A atualização veio através de um exterior crime agência com sede em Vietnã e cobrindo o Laos.
O Sr. Naughton disse pela primeira vez na audiência que pretendia aguardar o resultado da investigação sobre a destilaria antes de realizar um inquérito completo.
Falando através de videoconferência, Sarah Price, do departamento de assistência consular do Ministério das Relações Exteriores, da Commonwealth e do Desenvolvimento, disse temer que nenhuma nova informação “possa aparecer”.
Ela disse no inquérito que a FCDO recebeu uma forma de comunicação formal por escrito das autoridades do Laos durante todo o processo e disse que o governo é “fechado e reservado”.
Ela acrescentou: “É muito improvável que consigamos qualquer documentação”, referindo-se ao caso da destilaria.

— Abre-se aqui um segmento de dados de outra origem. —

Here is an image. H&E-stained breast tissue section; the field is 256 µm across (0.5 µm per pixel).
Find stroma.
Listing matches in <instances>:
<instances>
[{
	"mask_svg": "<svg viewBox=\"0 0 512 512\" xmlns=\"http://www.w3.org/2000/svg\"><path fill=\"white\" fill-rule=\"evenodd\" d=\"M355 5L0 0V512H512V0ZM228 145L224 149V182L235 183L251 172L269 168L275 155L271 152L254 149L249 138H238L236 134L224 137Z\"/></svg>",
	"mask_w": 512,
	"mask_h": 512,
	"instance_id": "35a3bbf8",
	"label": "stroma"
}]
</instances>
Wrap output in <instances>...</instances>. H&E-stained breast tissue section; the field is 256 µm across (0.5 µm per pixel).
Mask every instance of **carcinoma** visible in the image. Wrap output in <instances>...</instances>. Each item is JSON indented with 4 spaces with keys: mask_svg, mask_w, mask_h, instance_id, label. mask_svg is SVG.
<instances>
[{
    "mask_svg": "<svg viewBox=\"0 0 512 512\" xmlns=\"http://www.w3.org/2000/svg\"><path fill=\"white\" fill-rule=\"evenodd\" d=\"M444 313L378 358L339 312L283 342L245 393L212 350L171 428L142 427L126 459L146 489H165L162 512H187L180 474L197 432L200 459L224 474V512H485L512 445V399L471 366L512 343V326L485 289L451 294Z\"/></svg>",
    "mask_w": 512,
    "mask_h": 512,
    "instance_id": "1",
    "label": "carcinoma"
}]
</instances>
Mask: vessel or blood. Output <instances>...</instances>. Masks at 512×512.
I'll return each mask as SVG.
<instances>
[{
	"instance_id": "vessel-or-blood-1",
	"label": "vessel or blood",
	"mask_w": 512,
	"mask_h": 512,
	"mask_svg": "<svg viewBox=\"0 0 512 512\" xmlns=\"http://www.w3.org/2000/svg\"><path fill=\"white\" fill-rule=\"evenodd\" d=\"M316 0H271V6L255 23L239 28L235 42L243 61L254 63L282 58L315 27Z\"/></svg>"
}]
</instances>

Falando com Neil White, um parente de White, durante a audiência de segunda-feira, o Sr. Naughton reconheceu a ‘frustração da família de Simone com os atrasos e a falta de uma investigação do processo criminal no Laos’.
Ele disse: ‘É bastante comum neste tribunal que mortes no exterior sejam tragicamente adiadas enquanto se aguardam investigações e, às vezes, diferentes processos legais que ocorrem em outros países.’
O Sr. Naughton solicitou uma atualização com quaisquer novas informações em cinco meses à Sra. Price e ao Sargento Detetive Peter Duke, do Joint International Crime Centre, que também esteve na audiência.
Caso haja novas informações, outra audiência de revisão pré-inquérito será realizada em seis meses.
No entanto, se não houver novas informações, um inquérito completo será agendado dentro do mesmo prazo, quando o Sr. Naughton ligará para o patologista que realizou o exame post-mortem da Sra. White para responder a perguntas sobre envenenamento por metanol.